━━━ Estratto del documento

Da quando la Lagarde ha annunciato il taglio dei tassi di un misero 0,25%, i mercati non hanno fatto altro che scendere. Hanno capito che tira una brutta aria e che dalla Bce non verranno aiuti. L’economia è in crisi strutturale, ma ormai anche la finanza è entrata in sofferenza e la Bce, qualsiasi cosa faccia, sbaglia e provoca danni.



Questo è il vicolo cieco delle Banche centrali, su cui tante volte mi sono soffermato e che ho preannunciato, quasi fossi un novello Cassandra. Ma non c’era nulla di particolare da prevedere, non bisognava avere particolari doti di preveggenza per capire cosa sarebbe successo nel nascondere i problemi come la polvere, sotto il proverbiale tappeto. Quando si nascondono i problemi, questi tipicamente si ripresentano e lo fanno nel momento peggiore. Il problema principe di questi ultimi 25 anni è stato ed è l’eccesso di liquidità messo in mano alla speculazione finanziaria, che ha distorto i mercati finanziari.



Questo è stato il “rimedio” rispetto alla mancanza di liquidità nell’economia reale: farla arrivare, ma facendola passare per la speculazione finanziaria e facendola pagare al “prezzo di mercato”, cioè quanto faceva comodo al sistema finanziario, senza preoccuparsi se tale prezzo era “sostenibile” per il mercato stesso.

Quando si parla di “sostenibilità finanziaria” e non si spiega, è perché la spiegazione è semplice: i conti non tornano e il libero mercato non funziona. Non perché sia malvagio, non perché gli speculatori sono cattivi e pensano solo ai loro interessi; il libero mercato non funziona perché la matematica è semplice e nota: se il costo degli interessi (per lo Stato, che paga quelli più bassi, tutti gli altri pagano di più) supera la crescita (del Pil, del fatturato, è lo stesso perché l’importante è il concetto) allora i conti non potranno mai tornare e l’economia di quel Paese, di quell’area geografica (l’Europa) o di quell’azienda non potrà mai essere in un equilibrio che permetta la crescita. E se non si cresce, si affonda.



Faccio un esempio molto semplice: immaginate che io sia un operaio, che con uno stipendio da 1.100 euro al mese riesce a malapena a pagare tutte le spese mensili e non riesce a mettere nulla da parte. Mi rendo conto che così non posso andare avanti (prima o poi gli imprevisti accadono) e quindi sono alla ricerca di un lavoro migliore. Finalmente lo trovo come corriere; però ho bisogno di comprarmi un furgone. Trovo la possibilità di acquistare un furgone a rate, al costo di 350 euro al mese. Il nuovo stipendio sarà di 1.400 euro al mese; quindi, a conti fatti, rispetto alla situazione attuale, col nuovo lavoro perderò 50 euro al mese, a causa non solo del costo del furgone, ma a quella parte (che pago insieme al costo del furgone) che si chiama “costo del denaro”.

━━━━━━
━━━ Materiale fornito

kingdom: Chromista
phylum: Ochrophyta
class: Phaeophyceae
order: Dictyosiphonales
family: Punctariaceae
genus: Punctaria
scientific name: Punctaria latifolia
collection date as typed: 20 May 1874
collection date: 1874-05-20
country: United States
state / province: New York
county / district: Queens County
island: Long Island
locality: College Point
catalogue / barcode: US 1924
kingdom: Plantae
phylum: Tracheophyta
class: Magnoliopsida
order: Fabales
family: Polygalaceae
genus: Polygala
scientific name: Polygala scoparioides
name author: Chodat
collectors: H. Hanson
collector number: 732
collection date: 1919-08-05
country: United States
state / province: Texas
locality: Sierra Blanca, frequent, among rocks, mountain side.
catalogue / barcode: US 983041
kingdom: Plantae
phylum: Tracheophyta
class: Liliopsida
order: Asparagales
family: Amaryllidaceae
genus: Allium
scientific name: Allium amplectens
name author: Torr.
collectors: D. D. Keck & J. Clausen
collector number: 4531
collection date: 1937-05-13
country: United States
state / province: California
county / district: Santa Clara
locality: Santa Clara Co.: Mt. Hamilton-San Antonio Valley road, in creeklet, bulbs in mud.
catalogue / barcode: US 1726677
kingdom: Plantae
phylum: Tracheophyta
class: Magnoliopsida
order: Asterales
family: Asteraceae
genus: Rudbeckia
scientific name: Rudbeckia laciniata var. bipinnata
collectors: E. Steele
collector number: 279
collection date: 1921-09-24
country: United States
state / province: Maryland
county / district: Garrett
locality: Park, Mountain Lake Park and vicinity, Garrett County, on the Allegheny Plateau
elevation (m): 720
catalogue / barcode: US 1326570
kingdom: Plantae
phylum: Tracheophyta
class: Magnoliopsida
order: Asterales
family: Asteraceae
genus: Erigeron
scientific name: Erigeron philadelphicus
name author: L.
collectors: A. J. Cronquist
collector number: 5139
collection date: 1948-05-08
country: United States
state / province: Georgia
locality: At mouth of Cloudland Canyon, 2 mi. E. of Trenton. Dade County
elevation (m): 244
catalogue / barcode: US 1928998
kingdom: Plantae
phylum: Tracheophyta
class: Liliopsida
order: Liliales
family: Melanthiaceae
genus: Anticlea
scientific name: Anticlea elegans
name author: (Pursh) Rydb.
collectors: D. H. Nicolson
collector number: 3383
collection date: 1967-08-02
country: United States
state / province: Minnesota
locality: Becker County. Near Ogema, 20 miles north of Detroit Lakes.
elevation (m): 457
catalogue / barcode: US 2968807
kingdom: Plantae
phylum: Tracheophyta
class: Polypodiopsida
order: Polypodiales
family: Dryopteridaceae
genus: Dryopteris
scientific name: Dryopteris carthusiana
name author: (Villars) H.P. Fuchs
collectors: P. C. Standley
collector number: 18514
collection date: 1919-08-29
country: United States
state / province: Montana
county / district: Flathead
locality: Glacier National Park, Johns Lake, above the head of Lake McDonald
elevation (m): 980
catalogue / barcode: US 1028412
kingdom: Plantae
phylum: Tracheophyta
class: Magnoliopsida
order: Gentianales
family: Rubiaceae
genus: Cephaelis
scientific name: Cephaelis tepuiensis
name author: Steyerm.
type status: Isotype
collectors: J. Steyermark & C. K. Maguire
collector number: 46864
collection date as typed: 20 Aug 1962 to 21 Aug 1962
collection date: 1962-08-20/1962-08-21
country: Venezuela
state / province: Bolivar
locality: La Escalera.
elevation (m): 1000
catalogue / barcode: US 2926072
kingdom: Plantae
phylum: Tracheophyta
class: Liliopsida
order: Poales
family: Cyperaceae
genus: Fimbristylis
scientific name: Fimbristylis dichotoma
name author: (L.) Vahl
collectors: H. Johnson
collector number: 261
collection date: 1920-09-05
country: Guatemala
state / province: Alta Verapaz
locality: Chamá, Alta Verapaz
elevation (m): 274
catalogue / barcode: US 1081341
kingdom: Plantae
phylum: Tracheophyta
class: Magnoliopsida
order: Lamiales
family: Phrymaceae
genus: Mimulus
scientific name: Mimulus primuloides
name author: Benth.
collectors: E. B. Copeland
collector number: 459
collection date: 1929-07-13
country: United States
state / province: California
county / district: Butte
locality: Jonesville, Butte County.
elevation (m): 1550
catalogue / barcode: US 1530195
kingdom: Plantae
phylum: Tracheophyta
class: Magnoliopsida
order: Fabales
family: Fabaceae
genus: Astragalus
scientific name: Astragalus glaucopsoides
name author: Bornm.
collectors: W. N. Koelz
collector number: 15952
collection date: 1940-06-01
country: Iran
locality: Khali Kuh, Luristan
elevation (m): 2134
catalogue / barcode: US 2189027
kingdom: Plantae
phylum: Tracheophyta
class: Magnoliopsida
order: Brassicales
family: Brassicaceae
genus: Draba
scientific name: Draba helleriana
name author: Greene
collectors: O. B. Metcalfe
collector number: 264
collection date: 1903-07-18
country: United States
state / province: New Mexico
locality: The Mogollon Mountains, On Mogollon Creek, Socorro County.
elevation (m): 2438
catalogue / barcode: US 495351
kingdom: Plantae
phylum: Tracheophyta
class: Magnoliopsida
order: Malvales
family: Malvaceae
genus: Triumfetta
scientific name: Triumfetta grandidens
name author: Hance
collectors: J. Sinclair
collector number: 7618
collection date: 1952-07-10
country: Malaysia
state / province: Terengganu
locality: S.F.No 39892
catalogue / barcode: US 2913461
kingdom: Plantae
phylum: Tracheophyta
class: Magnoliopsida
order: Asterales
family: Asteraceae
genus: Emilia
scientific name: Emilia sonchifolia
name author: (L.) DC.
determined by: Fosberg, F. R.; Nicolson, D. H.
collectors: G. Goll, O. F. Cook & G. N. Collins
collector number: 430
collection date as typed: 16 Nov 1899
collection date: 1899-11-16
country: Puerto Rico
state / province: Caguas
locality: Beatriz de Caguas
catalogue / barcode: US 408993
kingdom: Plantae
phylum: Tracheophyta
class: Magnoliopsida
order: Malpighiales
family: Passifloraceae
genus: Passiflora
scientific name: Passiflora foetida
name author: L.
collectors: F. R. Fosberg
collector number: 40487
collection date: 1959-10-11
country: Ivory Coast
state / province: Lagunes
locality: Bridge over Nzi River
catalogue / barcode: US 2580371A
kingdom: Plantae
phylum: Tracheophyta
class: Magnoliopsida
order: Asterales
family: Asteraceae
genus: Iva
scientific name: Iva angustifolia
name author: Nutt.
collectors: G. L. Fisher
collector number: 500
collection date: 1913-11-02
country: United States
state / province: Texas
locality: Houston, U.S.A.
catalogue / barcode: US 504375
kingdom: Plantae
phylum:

━━━━━━

I compiti:
1 - Quali importi in euro compaiono nell'esempio dell'operaio riportato nell'estratto? Elencali tutti.
2 - Secondo l'estratto, di quanto è stato il taglio dei tassi annunciato dalla Lagarde?
3 - Ricopia dall'estratto il passo che comincia con "Questo è il" e prosegue fino a "i mercati finanziari.".
Per questo lavoro i dati non servono.

Elenco delle risposte:
1 -
1.100 euro al mese
350 euro al mese
1.400 euro al mese
50 euro al mese

2 - Di 0,25%.

3 -
Questo è il vicolo cieco delle Banche centrali, su cui tante volte mi sono soffermato e che ho preannunciato, quasi fossi un novello Cassandra. Ma non c’era nulla di particolare da prevedere, non bisognava avere particolari doti di preveggenza per capire cosa sarebbe successo nel nascondere i problemi come la polvere, sotto il proverbiale tappeto. Quando si nascondono i problemi, questi tipicamente si ripresentano e lo fanno nel momento peggiore. Il problema principe di questi ultimi 25 anni è stato ed è l’eccesso di liquidità messo in mano alla speculazione finanziaria, che ha distorto i mercati finanziari.